## Exercise passage
========
The mother of UK computer hacker Gary McKinnon says she is "confident" the new coalition will halt his extradition to the US as early as next week.

Janis Sharp said the Conservatives and Liberal Democrats promised before the election he would be tried in the UK.

They would not want to be the type of government which broke its promises as soon as it took power, she said.

Glasgow-born Mr McKinnon is accused of breaking into the US military computer system and faces 60 years in jail.

The 43-year-old, who has Asperger's syndrome, says he was on a "moral crusade" to find classified documents about UFOs.

'Gary's nightmare'

Ms Sharp has spearheaded a public campaign to keep her son in the UK, and many opposition politicians at the time, including David Cameron and Nick Clegg, were critical of Labour for allowing the extradition.

It (the coalition) has said goodbye to the old thing of saying one thing and doing another and I totally trust they will do as they have said
Janis Sharp

She said she had "total trust" that the new coalition would "honour its promise".

"We are expecting, probably next week, for them to end Gary's nightmare and halt the extradition process permanently and allow Gary to be tried here as promised," she said.

"This government is new, it's fresh and they don't want to be seen as the kind of government that is going to break its promises as soon as it gets in."

ANALYSIS
Alex Bushill, BBC News
Janis Sharp knows about detail. She can quote legal precedent and judicial rulings. The reason is simple: She is fighting to keep her son Gary McKinnon in Britain.

She says the process of being extradited to the US is punishment enough for Gary, who has Asperger's syndrome.

She tells how he worries about catching a bus, hates to leave home and wouldn't dream of travelling abroad. But now he faces being sent across the Atlantic to stand trial for allegedly hacking into the Pentagon's computer systems.
========
## Study material
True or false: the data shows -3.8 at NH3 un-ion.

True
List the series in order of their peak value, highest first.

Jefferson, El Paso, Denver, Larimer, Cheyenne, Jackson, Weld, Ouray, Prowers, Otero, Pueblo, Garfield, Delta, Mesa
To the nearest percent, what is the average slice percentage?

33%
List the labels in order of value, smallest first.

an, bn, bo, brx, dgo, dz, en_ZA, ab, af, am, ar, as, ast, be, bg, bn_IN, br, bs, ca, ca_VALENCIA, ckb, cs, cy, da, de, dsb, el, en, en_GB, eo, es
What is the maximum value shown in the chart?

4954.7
========
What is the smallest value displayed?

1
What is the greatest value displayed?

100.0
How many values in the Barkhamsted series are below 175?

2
========
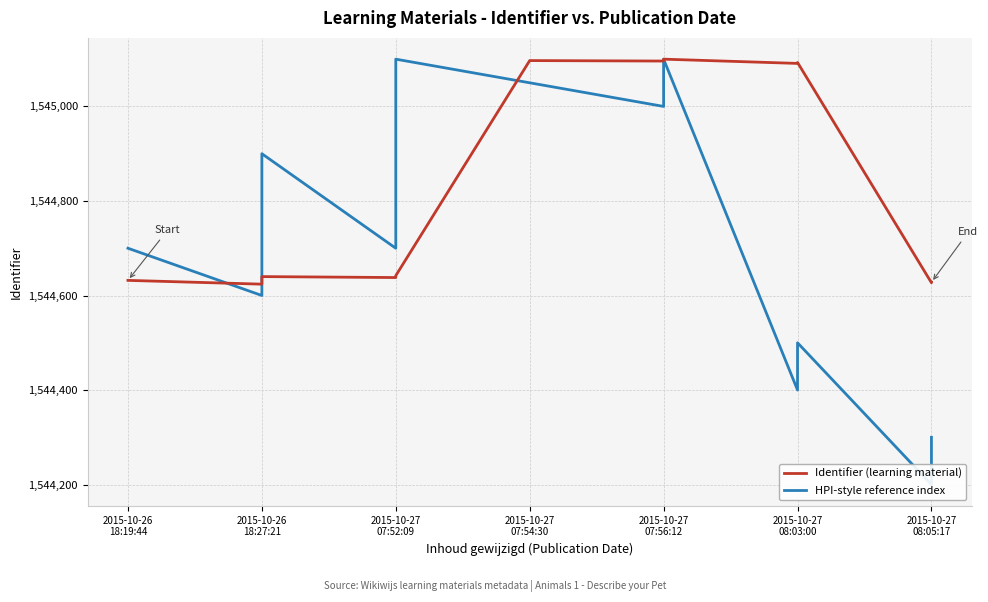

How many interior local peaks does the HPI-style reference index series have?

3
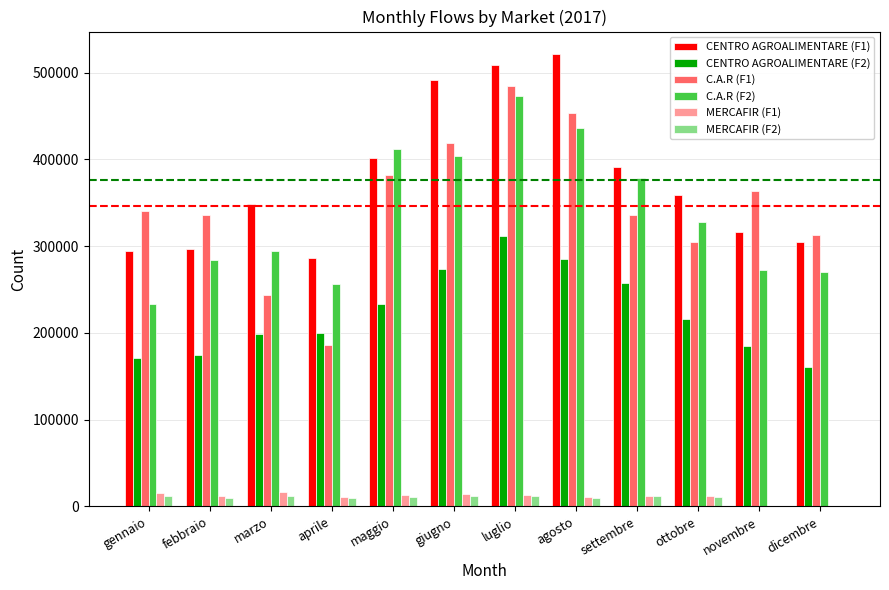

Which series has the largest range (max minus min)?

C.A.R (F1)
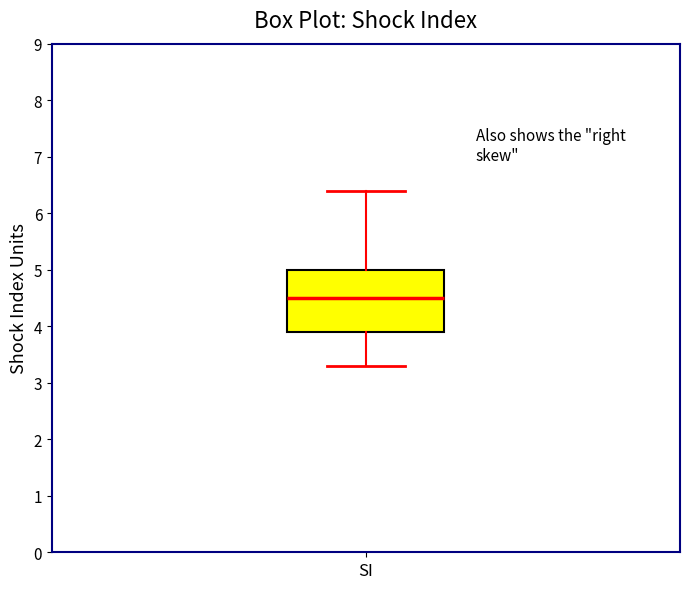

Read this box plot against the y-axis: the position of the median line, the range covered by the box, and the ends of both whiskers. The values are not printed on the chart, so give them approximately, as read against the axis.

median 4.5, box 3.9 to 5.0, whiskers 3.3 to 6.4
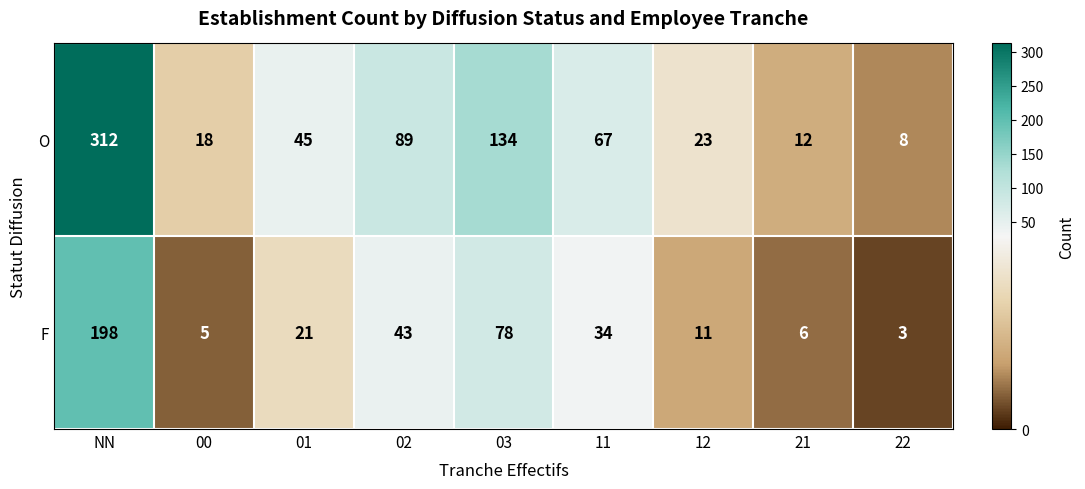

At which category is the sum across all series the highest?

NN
========
## What is being asked
Please continue the news report on the campaign against Gary McKinnon's extradition, shown above the data, starting right after its final sentence.

## Response area
Ms Sharp believes the extradition treaty she's been fighting for five years is unfair. She quotes the public endorsements she's had from Nick Clegg and David Cameron calling for her son's ordeal to end. But that was when they were in opposition.

Does she worry they won't keep their promises now they are in government? "I'm sure they will", she says, "how could this new politics mean more of the same old lies?"

They would not want to "wreck their reputation" so early on, she added.

"It has said goodbye to the old thing of saying one thing and doing another and I totally trust they will do as they have said," she said.

His legal team has already made "representations" to the new Home Secretary Theresa May to overrule the decision to allow his extradition.

At the end of this month, a judge is due to rule on whether the previous home secretary Alan Johnson was wrong to allow the extradition.

But Ms Sharp said her son's lawyers had applied for this judicial review to be cancelled because they were so "confident" his extradition would be stopped.

Meanwhile, the Foreign Secretary William Hague has promised the government will take a fresh look at extradition arrangements between the UK and the US.

The computer systems Mr McKinnon - now of Wood Green, north London - is accused of breaking into include those at the Pentagon.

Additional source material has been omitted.